Son günlerin hatta son yılların en sıcak gelişmesi kime sorsanız kuşkusuz "Ortadoğu" der. Bir türlü sönmeyen ve gitgide hızlanan yangınlarla boğuşan Ortadoğu. Tunus'undan, Yemen'ine, Irak'ından Mısır'ına, Ürdün'ünden, Suriye'sine bu yangın yüzbinlerce cana, mala, tarihe, onura, çoluğa-çocuğa, namusa bedel olmuştur. Ve halen de olmaktadır. Yaşanan bu sürece  "Arap Baharı" denilip sonra "Kan Cehennemine" döndürülen ve sinsi haçlı planlarıyla boğuşturulan Ortadoğu... Bu süreçte bizi yakından ve sınırdan dolayı (910 Km sınır boyu) en çok ilgilendiren ise Suriye’dir. Suriye ve yaşananlar hakkında herkesin kendi penceresinden bakışı ve o bakışı nakışlayan görüşü vardır. Hepsine sonsuz saygı duyarım. Tabi ki benim de bu yaşananlarla ilgili görüşüm var. Lakin, bu yazı kendi penceremden bakışın bir yansımasından ziyade  küçük çaplı bir araştırmanın kırıntılarıdır. Yazı bir kaç bölümden oluşacağı için ön yargısız okunmasında fayda olur görüşündeyim.

 

"İnsanların bir kaderi olduğu gibi toprakların ve milletlerin de bir kaderi vardır. “Coğrafyan kaderindir” diyen İbn-i Haldun; bu veciz ifadeyle üzerinde yaşanılan iklimin insanoğlunun hayat çizgisini belirlemede önemli bir payı olduğunu ifade eder.

İnsanlık tarihinin başladığı nokta olarak kabul edilen Orta Doğu; semavî dinlerin de ortaya çıktığı yerdir. Bu coğrafya Türkiye, İran, Afganistan, Arap Yarımadası’ (Suudi Arabistan, Bahreyn, Birleşik Arap Emirlikleri, Kuveyt, Umman, Katar, Yemen, Irak, İsrail, Ürdün, Lübnan, Suriye ve Mısır)dan oluşur. Bu topraklarda mevcut bulunan on altı devletten sadece Türkiye ve İran köklü bir devlet tecrübesi ve gelenekten gelirler. Diğer ülkeler ise 20. Yüzyılın başlarında sömürgeci ülkelerin çizdiği suni sınırlar içinde hayat bulma yolundadırlar.

Medeniyetlerin kavşak noktasında yer alan bu iklim; zengin yer altı ve yeryüzü kaynakları, kara ve deniz yolu ulaşımı imkânları ile bir cazibe alanı olmak hüviyetini kazanır.

━━━━━━━━━━

**Görev Yönergesi:** Metnin "Medeniyetlerin kavşak noktasında" sözleriyle başlayıp "olmak hüviyetini kazanır." sözlerine kadar süren bölümünü, "cazibe alanı" yerine "çekim alanı" koyarak yeniden yazınız. Çalışırken yalnızca metinde yer alan bilgilere dayanınız.

**Veri Satırları:**
━━━━━━━━━━

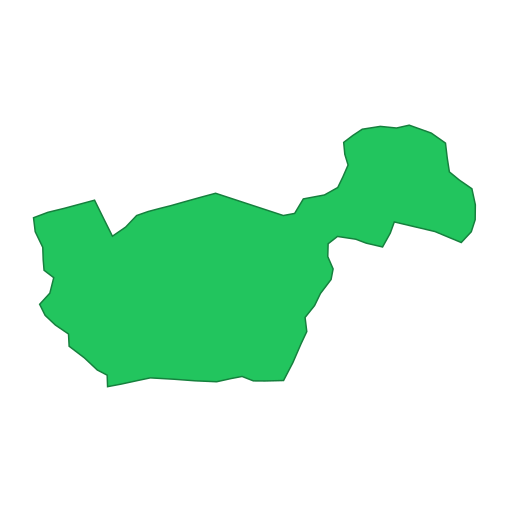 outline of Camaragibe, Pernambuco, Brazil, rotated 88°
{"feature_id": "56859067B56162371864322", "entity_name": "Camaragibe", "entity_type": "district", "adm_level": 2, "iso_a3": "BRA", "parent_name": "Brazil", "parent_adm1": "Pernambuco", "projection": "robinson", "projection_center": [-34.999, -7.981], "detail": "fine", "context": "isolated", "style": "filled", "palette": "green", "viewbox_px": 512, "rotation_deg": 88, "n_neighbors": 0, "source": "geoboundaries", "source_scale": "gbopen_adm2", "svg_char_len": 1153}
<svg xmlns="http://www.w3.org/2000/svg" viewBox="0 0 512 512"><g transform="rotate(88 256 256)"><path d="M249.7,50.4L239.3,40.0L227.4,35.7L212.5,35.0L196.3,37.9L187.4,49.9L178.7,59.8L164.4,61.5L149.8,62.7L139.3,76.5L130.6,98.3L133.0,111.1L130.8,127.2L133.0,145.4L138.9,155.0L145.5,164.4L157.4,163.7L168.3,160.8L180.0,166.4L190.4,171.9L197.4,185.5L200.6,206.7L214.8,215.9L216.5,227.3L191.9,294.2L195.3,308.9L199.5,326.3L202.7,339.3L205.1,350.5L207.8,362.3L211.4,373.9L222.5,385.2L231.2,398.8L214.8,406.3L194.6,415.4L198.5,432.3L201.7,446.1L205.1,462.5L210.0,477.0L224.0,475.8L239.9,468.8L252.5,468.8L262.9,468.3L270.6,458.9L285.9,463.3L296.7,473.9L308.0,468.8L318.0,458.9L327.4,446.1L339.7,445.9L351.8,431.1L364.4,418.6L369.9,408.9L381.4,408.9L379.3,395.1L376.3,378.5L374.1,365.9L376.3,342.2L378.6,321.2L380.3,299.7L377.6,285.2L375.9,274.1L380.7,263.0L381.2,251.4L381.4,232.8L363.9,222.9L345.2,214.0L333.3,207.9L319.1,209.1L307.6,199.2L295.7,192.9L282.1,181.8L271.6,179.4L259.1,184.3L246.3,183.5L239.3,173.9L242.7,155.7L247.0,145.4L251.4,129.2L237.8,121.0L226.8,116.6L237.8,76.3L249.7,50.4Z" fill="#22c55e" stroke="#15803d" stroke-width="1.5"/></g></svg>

━━━━━━━━━━

**Alıştırmanın Çözümü:**
Medeniyetlerin kavşak noktasında yer alan bu iklim; zengin yer altı ve yeryüzü kaynakları, kara ve deniz yolu ulaşımı imkânları ile bir çekim alanı olmak hüviyetini kazanır.